**** Passage for review ****

Liam Vsl’s Drukhari ran the table at a perfect 8-0 to take the Warhammer Open Dallas army lists crown over Chaos Space Marines and Dark Angels.
The top 8 at the Warhammer Open Dallas had eight different factions in it, which is about as open as any 298-player Warhammer 40k meta gets. Drukhari, Chaos Space Marines, Dark Angels, and Chaos Daemons all ran the pairings at 6-0 to make the championship bracket.
That’s when the bracket sorted them out, though. Liam Vsl’s Drukhari won the whole thing without dropping a game, Ben Jurek’s Chaos Space Marines took 2nd, and Kit Smith Hanna’s Dark Angels ground out 3rd. No single faction owned this one, and the army everybody keeps watching for, T’au Empire, never cracked the top 8 at all.
So the three lists at the top are all worth breaking down because they each got there in completely different ways. One was built for speed, one was built for durability, and the last was built for all-out ranged power, outshooting three different T’au players.
Here are the top Warhammer 40k army lists to study coming out of Dallas.
Warhammer Open Dallas: Top 8 Warhammer 40k Army Lists
Updated on May 28, 2026, by Rob Baer with the latest winning armies
- Drukhari ran the Warhammer Open Dallas table at a flawless 8-0 finish: Liam Vsl’s Reaper’s Wager list only had one close game all weekend.
- Chaos Space Marines took 2nd with Abaddon leading a wall of daemon engines: Ben Jurek went 7-0 before running into the champion in the final.
- Dark Angels Ironstorm beat three different T’au players on the way to 3rd place: Kit Smith Hanna won two of those games by single digits.
Use these winning armies to sharpen your own lists alongside the latest balance dataslate updates and points changes.
Thanks to Best Coast Pairings, we can walk back through the whole event with real pairings and battle point data. Click this special promo link to save $20 on a year’s BCP subscription. And if you want to take your game to the next level, consider applying to Team USA to compete at the Warhammer World Team Championships.
Liam Vsl’s Reaper’s Wager Drukhari Cut Through the Field at a Perfect 8-0
The Dallas GT champion came over from Team Belgium, and his Reaper’s Wager Drukhari list is a 2000-point pile of fast, fragile bodies that wants the game decided before the opponent finishes deploying. Lady Malys takes the Warlord slot, and the character bench around her is a who’s who of Aeldari killers: Drazhar, Lelith Hesperax, a Solitaire, and a Troupe Master carrying the Archraider enhancement.

**** Raw data ****

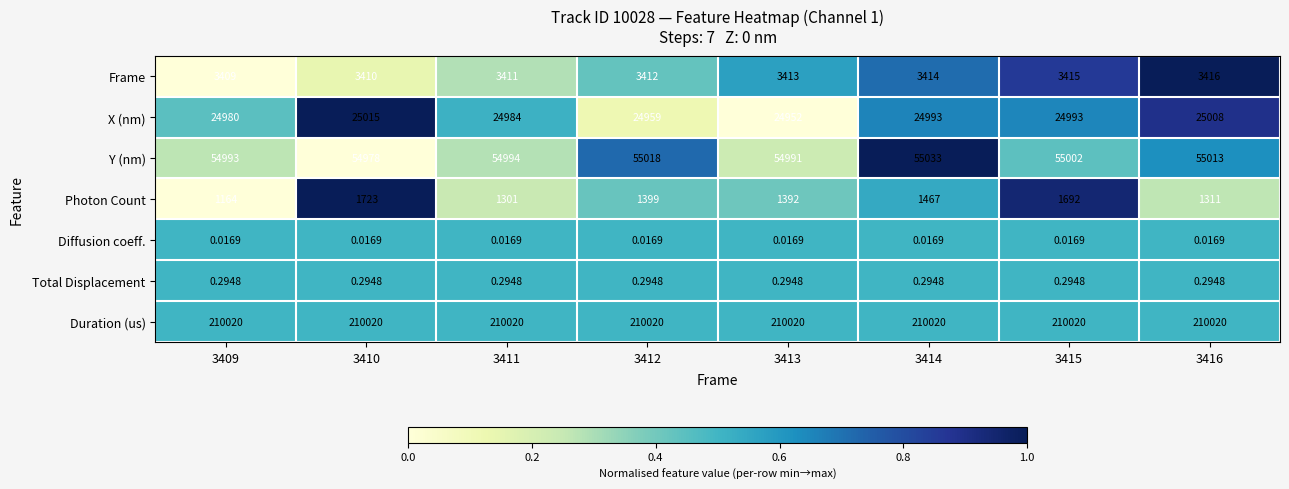

Which series has the widest spread of values?

Photon Count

****

— Exercise details —
Write out the portion of the Dallas tournament article starting at "Here are the" and ending at "by single digits.", word for word. The data above stands apart from the Dallas tournament article.

— Answer to this problem —
Here are the top Warhammer 40k army lists to study coming out of Dallas.
Warhammer Open Dallas: Top 8 Warhammer 40k Army Lists
Updated on May 28, 2026, by Rob Baer with the latest winning armies
- Drukhari ran the Warhammer Open Dallas table at a flawless 8-0 finish: Liam Vsl’s Reaper’s Wager list only had one close game all weekend.
- Chaos Space Marines took 2nd with Abaddon leading a wall of daemon engines: Ben Jurek went 7-0 before running into the champion in the final.
- Dark Angels Ironstorm beat three different T’au players on the way to 3rd place: Kit Smith Hanna won two of those games by single digits.